# Extracted material:
======
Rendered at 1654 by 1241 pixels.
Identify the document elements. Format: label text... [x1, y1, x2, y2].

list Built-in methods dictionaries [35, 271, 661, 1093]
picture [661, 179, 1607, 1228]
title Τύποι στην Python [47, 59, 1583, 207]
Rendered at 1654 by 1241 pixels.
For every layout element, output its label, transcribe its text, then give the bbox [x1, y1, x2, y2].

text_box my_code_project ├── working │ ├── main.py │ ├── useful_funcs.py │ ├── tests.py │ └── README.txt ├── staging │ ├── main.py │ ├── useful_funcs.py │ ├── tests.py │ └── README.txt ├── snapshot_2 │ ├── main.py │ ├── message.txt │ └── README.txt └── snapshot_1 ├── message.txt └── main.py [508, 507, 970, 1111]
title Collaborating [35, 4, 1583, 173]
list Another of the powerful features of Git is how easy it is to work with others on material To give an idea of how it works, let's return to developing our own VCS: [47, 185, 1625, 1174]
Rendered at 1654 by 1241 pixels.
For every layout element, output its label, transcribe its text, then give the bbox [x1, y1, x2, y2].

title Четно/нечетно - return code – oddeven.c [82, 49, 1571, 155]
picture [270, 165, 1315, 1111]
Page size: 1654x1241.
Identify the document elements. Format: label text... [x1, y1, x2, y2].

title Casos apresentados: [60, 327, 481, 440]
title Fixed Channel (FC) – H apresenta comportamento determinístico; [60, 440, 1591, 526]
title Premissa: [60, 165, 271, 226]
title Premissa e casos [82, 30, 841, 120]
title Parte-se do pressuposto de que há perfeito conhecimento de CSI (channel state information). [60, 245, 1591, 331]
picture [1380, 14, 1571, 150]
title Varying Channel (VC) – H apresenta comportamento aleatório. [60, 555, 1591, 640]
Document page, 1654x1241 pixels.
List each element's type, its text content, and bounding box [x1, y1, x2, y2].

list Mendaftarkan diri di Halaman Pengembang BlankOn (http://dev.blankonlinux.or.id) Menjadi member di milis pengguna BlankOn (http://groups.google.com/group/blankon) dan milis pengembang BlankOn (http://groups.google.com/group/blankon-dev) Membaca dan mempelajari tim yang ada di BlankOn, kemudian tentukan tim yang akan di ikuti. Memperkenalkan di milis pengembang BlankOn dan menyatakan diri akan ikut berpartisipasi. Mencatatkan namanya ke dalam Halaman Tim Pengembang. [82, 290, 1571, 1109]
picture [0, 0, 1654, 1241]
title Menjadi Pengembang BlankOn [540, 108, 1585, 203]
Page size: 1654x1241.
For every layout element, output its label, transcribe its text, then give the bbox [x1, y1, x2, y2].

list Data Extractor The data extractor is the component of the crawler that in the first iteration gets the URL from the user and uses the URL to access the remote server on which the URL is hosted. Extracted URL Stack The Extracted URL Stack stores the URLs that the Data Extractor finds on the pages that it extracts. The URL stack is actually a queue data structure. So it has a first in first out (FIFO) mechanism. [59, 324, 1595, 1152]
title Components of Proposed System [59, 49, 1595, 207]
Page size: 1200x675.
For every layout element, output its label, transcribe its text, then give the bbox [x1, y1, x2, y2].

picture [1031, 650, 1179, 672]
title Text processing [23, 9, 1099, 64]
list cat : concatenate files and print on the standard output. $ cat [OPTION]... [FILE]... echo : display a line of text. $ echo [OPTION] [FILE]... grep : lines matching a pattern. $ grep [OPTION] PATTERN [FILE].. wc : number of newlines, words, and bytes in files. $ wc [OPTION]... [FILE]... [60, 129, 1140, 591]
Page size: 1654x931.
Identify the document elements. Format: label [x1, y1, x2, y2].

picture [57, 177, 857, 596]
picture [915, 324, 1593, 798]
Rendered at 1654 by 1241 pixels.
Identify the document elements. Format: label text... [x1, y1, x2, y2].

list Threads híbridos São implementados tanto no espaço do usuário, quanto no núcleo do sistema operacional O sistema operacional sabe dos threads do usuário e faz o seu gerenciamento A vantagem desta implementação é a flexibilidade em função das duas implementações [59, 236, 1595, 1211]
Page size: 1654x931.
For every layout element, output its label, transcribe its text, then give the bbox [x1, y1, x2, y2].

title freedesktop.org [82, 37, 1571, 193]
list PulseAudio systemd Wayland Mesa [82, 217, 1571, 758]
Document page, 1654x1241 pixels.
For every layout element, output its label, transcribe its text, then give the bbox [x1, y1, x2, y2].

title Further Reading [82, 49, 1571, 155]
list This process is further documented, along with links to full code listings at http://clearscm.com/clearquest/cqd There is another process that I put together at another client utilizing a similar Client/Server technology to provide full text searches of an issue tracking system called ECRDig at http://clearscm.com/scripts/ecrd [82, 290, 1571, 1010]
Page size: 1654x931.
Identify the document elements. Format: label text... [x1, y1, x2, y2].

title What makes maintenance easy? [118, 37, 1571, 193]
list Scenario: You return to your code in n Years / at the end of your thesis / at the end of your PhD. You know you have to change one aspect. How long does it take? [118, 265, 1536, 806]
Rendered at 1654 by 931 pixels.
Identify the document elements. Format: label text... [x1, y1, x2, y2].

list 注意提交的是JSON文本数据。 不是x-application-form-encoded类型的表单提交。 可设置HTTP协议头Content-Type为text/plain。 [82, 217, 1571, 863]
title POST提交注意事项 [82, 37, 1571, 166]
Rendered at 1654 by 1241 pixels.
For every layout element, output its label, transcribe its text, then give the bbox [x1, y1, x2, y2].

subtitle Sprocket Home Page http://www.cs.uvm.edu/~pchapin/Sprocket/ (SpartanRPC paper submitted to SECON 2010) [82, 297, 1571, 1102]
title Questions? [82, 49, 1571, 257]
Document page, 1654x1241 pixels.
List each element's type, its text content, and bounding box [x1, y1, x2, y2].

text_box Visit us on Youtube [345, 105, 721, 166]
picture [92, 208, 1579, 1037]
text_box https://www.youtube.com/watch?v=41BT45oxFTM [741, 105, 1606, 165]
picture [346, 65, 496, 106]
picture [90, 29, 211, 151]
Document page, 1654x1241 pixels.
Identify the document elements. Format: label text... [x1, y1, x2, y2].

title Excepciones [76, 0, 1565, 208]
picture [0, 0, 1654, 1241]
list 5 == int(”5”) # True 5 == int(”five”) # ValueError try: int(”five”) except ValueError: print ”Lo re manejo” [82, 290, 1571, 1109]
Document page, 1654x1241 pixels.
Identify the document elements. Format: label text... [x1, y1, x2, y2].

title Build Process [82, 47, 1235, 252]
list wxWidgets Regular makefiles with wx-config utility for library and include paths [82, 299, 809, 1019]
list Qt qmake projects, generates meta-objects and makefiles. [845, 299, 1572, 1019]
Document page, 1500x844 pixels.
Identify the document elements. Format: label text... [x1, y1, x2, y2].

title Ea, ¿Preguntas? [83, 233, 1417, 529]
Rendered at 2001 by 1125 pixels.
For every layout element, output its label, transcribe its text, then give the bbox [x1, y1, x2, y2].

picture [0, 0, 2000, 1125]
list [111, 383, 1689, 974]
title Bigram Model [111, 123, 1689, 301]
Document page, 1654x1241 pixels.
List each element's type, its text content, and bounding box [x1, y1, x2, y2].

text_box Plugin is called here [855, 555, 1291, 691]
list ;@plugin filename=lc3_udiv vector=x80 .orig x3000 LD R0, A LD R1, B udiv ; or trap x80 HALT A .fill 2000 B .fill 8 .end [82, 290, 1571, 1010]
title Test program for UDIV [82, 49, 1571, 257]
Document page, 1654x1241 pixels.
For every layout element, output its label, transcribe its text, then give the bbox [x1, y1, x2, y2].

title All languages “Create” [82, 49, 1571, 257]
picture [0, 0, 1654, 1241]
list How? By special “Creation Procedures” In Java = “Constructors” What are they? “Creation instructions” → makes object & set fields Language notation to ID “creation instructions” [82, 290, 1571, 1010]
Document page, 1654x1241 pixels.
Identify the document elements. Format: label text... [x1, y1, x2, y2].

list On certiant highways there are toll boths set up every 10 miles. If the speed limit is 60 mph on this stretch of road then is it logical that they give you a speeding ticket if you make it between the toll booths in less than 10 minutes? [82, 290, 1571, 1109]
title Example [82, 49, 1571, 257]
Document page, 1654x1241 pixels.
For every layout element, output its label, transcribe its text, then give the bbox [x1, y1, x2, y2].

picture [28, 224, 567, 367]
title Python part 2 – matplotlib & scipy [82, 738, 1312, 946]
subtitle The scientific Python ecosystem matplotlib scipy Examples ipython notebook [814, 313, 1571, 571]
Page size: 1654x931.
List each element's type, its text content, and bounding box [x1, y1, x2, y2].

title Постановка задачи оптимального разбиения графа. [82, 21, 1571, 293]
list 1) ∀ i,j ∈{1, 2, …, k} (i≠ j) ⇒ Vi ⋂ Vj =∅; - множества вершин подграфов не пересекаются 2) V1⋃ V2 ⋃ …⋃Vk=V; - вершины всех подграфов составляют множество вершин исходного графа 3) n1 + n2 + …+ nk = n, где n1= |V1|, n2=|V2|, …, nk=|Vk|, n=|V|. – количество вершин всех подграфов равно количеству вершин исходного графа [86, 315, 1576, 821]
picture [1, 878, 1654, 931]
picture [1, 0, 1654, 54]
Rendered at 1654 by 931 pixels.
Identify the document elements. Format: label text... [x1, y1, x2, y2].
======
# Task details:
Lay out the lines from the first one through the line containing "title Τύποι στην Python [47, 59, 1583, 207]", inclusive, as a JSON list of strings with one string per line, omitting blank lines.

# Answer to the problem:
[
  "Rendered at 1654 by 1241 pixels.",
  "Identify the document elements. Format: label text... [x1, y1, x2, y2].",
  "list Built-in methods dictionaries [35, 271, 661, 1093]",
  "picture [661, 179, 1607, 1228]",
  "title Τύποι στην Python [47, 59, 1583, 207]"
]